:: What needs to be done ::
Pull every line that includes the word "middle" out of the data below and copy it.

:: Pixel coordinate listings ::
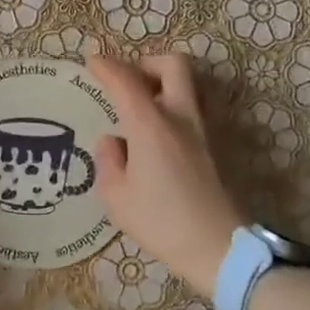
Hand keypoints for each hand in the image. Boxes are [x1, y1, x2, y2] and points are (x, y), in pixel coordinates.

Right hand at [87, 53, 244, 300]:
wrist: (218, 246)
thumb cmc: (161, 221)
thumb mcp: (116, 197)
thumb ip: (108, 161)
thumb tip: (112, 142)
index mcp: (150, 125)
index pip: (126, 80)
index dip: (106, 67)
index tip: (91, 62)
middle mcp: (180, 117)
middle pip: (173, 65)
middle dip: (146, 63)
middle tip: (127, 81)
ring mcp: (202, 130)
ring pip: (186, 85)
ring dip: (162, 85)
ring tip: (138, 109)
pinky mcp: (213, 147)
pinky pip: (190, 110)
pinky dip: (171, 107)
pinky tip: (154, 137)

:: The answer ::
middle mcp: (180, 117)
middle pip: (173, 65)
middle dip: (146, 63)
middle tip: (127, 81)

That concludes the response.